Nous souhaitons ensuite interroger la place du remédiateur par rapport au médiateur. Viendrait-il le suppléer ou le remplacer ? Le remédiateur pourrait être perçu comme un acteur supplémentaire, tel l’auxiliaire de Vie Scolaire à l’école. Le remédiateur pourrait également être ponctuel, tel un éducateur spécialisé détaché de sa structure pour créer les dispositifs, à l’image d’un enseignant détaché. Nous pouvons questionner cette diffusion d’une double formation pour tous les médiateurs : seraient-ils amenés à tendre tous vers des remédiateurs ? Un tel mouvement semblerait fécond pour déterminer un nouvel aspect de la médiation.
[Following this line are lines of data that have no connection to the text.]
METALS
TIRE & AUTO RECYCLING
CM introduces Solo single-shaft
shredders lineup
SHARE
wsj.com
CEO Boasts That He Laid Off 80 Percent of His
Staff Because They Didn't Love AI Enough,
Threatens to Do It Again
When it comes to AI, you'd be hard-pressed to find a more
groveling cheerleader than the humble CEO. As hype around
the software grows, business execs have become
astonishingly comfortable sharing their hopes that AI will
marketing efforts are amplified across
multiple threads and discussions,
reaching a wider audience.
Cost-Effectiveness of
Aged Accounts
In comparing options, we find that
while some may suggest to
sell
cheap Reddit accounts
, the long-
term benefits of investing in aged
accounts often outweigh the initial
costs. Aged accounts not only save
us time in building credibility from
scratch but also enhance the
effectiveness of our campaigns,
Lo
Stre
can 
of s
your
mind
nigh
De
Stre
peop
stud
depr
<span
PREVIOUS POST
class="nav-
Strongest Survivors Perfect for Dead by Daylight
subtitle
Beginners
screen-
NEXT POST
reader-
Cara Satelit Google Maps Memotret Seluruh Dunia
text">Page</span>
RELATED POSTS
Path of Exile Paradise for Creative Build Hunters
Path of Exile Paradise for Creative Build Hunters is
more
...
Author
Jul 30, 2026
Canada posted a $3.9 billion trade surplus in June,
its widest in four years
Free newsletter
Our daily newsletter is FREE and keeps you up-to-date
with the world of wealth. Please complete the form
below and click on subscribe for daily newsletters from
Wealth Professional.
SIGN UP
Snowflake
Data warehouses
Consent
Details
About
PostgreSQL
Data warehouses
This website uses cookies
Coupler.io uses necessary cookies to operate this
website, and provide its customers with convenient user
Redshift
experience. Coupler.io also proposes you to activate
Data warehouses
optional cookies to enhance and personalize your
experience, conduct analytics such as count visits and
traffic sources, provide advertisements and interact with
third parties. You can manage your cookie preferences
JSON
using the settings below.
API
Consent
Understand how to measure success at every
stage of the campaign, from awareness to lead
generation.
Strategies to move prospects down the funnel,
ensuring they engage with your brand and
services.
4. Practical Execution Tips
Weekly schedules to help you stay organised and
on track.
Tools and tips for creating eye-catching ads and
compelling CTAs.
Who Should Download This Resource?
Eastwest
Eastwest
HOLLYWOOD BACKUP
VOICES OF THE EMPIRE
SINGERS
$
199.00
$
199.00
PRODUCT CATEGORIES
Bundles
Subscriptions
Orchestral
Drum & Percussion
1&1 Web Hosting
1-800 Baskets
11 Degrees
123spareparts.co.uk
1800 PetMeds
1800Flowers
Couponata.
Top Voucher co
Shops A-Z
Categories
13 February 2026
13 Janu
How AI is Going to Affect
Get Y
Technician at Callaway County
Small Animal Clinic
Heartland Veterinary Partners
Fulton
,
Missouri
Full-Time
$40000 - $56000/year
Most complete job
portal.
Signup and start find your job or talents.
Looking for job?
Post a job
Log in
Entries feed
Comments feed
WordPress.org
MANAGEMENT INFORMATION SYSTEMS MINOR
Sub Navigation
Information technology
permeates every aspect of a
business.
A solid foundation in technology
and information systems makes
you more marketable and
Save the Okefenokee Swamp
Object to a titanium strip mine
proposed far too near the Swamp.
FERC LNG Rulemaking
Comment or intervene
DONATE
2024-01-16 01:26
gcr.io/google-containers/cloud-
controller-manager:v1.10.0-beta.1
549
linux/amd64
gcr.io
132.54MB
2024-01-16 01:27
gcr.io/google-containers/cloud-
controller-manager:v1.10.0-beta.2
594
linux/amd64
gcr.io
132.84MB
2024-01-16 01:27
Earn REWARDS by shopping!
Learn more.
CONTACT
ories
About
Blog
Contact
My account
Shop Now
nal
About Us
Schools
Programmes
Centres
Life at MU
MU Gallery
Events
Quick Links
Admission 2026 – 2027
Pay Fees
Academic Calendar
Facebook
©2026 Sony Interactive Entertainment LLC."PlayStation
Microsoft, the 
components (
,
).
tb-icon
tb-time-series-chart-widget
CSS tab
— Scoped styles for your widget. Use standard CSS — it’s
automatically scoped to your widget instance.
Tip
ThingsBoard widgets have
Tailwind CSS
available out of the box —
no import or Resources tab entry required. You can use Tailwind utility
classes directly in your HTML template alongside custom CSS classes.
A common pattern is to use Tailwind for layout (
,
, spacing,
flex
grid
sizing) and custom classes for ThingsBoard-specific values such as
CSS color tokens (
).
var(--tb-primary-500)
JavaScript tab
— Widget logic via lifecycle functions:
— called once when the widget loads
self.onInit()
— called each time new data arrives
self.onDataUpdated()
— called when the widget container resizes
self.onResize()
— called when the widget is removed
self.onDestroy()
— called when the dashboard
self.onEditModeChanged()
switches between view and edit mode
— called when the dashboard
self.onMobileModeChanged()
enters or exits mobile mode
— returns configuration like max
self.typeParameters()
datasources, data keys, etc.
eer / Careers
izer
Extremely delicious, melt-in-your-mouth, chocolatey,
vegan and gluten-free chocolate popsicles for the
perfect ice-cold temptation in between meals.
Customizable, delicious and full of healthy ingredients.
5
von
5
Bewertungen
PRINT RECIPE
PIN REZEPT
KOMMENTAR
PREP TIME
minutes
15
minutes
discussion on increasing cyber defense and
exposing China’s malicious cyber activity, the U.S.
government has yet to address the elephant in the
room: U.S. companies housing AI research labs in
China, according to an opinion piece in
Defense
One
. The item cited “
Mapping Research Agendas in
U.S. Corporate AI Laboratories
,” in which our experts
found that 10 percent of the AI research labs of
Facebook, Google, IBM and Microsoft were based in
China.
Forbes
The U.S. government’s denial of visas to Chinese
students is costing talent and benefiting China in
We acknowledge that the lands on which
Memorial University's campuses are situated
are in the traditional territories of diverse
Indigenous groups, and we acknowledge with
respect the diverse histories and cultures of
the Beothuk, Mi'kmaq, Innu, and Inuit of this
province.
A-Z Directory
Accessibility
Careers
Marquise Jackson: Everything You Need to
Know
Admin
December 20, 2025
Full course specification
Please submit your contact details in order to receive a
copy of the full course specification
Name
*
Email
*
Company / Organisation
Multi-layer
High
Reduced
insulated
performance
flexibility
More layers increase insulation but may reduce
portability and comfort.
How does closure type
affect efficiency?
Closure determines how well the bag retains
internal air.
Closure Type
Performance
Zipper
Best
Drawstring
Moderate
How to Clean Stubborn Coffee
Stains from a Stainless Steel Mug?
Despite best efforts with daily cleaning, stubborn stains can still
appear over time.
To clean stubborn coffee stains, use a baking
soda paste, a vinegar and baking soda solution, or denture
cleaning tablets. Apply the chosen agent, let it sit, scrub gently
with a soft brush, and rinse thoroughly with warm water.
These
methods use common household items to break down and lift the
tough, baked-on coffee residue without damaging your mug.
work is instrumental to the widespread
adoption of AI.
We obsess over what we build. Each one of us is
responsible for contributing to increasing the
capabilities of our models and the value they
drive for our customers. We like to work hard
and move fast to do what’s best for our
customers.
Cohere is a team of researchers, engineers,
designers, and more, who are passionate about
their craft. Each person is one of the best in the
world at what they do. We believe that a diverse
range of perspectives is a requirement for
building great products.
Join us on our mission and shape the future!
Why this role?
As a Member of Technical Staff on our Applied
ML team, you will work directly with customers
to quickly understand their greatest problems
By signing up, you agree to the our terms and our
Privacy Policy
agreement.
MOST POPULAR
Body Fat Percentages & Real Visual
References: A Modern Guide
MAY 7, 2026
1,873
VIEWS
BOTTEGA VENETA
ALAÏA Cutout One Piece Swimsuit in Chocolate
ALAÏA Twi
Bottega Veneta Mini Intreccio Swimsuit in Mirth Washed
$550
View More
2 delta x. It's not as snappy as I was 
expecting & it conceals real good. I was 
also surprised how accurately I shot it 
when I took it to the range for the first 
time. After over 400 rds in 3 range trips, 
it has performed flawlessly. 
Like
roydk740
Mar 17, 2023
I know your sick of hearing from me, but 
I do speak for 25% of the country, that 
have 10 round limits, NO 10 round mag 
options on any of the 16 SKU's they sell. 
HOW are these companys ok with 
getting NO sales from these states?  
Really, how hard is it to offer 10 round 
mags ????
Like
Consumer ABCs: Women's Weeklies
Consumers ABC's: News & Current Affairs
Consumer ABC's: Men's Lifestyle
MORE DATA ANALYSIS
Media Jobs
Par ailleurs, nous nous interrogeons sur les conditions de mise en place d’un vrai travail social depuis le musée (Molinier, 2024 à paraître) . Le remédiateur pourrait-il se positionner comme un interlocuteur repéré, formé et pérenne, dans le musée ? Pourrait-il être dans un lieu identifié et accessible à tous les publics ? Pourrait-il également être disponible sur rendez-vous (en écrivant à remédiateur@musée.fr plutôt qu'à handicap@musée.fr, accessibilité@musée.fr ou champsocial@musée.fr ? A l’extérieur du musée, le remédiateur pourrait-il également être en lien avec une équipe pluridisciplinaire ?
Conclusion
Selon nous, l'accompagnateur du public à inclure apparaît actuellement comme un acteur central car il est prescripteur, vecteur de connaissances et encadrant lors des visites. Il est également perçu comme le seul à pouvoir évaluer les bénéfices et rapporter la parole des publics : l'accompagnateur est rassurant pour le médiateur. Or, de notre point de vue, sa seule expertise ne suffit pas, de plus, il peut constituer un rempart pour atteindre le public à inclure. Ainsi, nous avons mis en évidence deux écueils : côté musée, l’absence de remise en question de la vision de l’accompagnateur sur son groupe de public à inclure ; côté accompagnateur, les efforts fournis pour accéder à un savoir localisé dans un seul lieu (non transposable à un autre musée). Nous avons donc évoqué les limites de la co-construction dans une vision inclusive des publics pensée sans leurs accompagnateurs. Au-delà du rôle de médiateur travaillant en co-construction avec des accompagnateurs de publics à inclure, nous proposons alors la création d'un nouveau métier hybride : le remédiateur. Inspirée par notre formation d'éducatrice spécialisée, nous avons mêlé la médiation éducative à la médiation muséale, pour conceptualiser une double médiation s’adressant aux publics à inclure (autonomes ou avec accompagnateurs) ainsi qu’à tous les publics : en théorie, ces offres de remédiation muséale permettraient donc de créer une inclusion au-delà d'accueils spécifiques réservés. In fine, nous visons la constitution d’un « public universel » (Molinier, 2019), à savoir un seul public riche de toute la diversité des problématiques identifiées et enrichissant une médiation universelle.